How to use this calculator
- Enter stroke. Enter the engine stroke length.
- Enter RPM. Enter the engine speed to screen.
- Set target speed. Enter a target mean piston speed if you want RPM at that target.
- Review the result. Compare mean piston speed and target RPM against your engine design assumptions.
How it works
Mean piston speed is the average distance the piston travels per second. Each crankshaft revolution moves the piston two strokes, so the formula is mean speed = 2 x stroke x RPM / 60. The calculator also reverses that relation to find RPM at a target mean speed.
Use this after the compression ratio calculator or bore and stroke calculator when a stroke change affects both displacement and high-RPM durability.
Worked example
Verified against the live calculator
An 86 mm stroke at 6,500 rpm gives a mean piston speed of about
2 x 0.086 x 6500 / 60 = 18.6 m/s. At a 20 m/s target, the same stroke
reaches the target at about 6,980 rpm.
Frequently asked questions
What is mean piston speed?
Mean piston speed is the average piston travel speed over a full crankshaft revolution. It equals 2 x stroke x RPM / 60.
Why is stroke multiplied by two?
The piston travels one stroke down and one stroke up for each crankshaft revolution, so total travel per revolution is two strokes.
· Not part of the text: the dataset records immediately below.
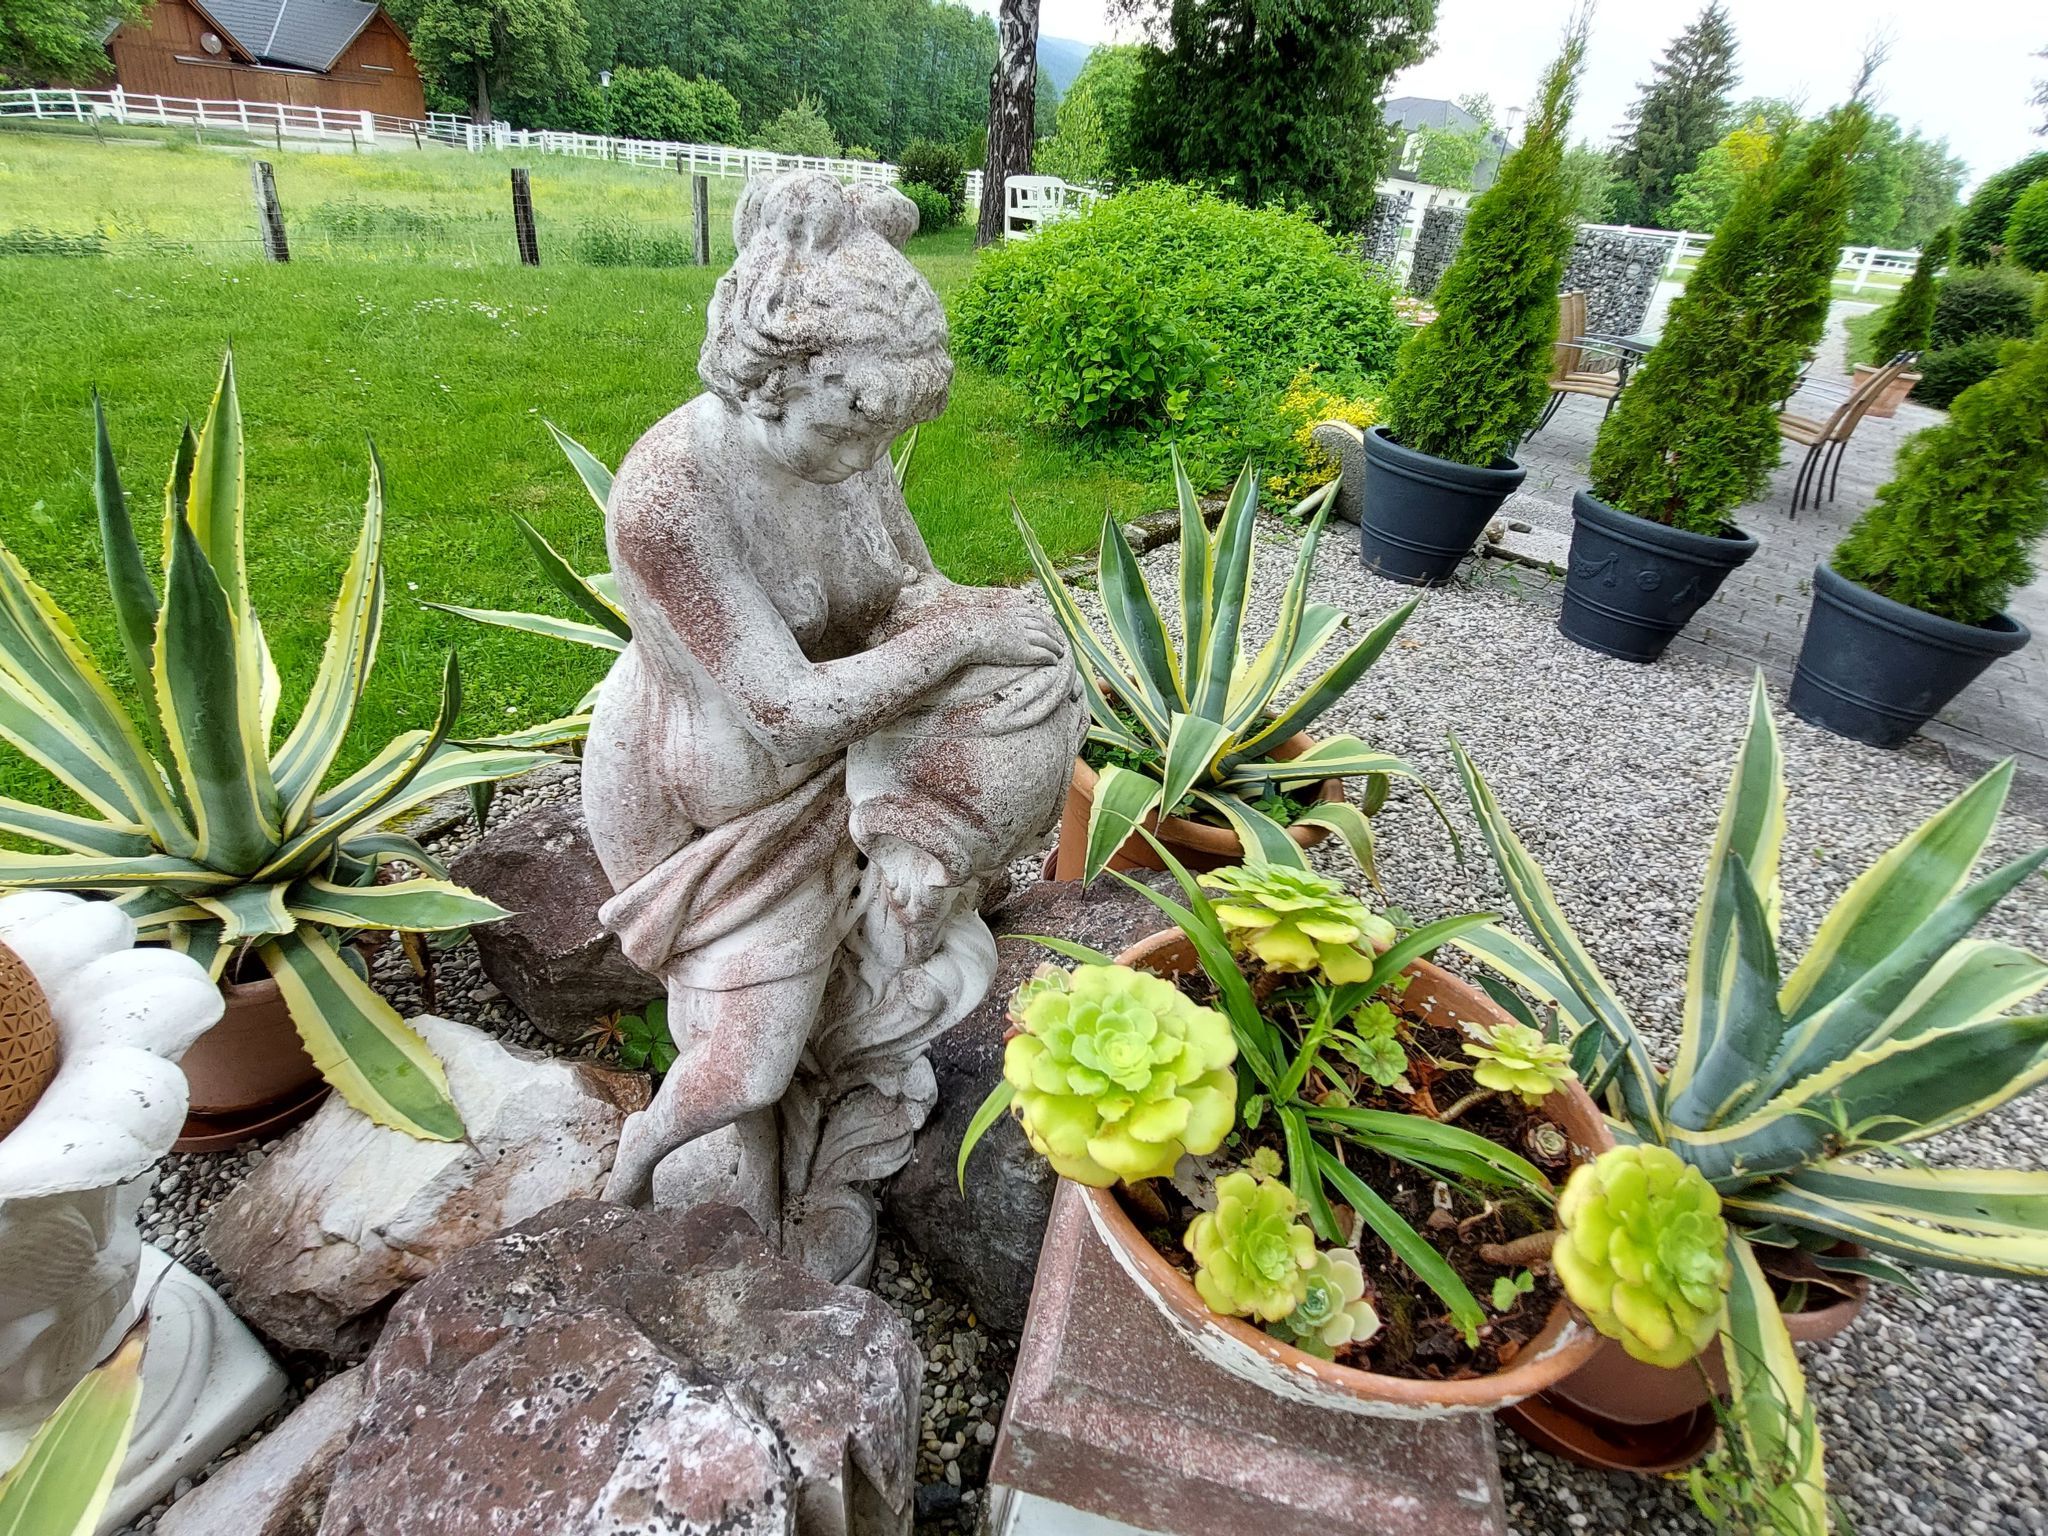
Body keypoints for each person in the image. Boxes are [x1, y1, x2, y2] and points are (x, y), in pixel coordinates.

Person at [581, 172, 1084, 1278]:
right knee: (748, 1068)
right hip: (718, 817)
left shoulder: (846, 446)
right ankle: (639, 1164)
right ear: (774, 378)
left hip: (850, 754)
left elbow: (913, 588)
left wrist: (1002, 635)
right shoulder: (670, 496)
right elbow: (783, 709)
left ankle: (810, 1161)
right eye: (851, 425)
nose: (868, 459)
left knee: (892, 971)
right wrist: (962, 640)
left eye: (884, 431)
Is mean piston speed the same as peak piston speed?
No. Peak piston speed is higher and depends on rod ratio and crank geometry.
What is a safe piston speed?
There is no universal safe value. Around 20 m/s is a conservative screen; racing engines may exceed it with suitable parts, oiling and duty cycle.
Method & assumptions
- Mean piston speed is an average, not peak speed or acceleration.
- Durability depends on piston mass, rod ratio, ring pack, oiling, materials, boost, temperature and duty cycle.
- Use engine-builder or manufacturer limits for final RPM decisions.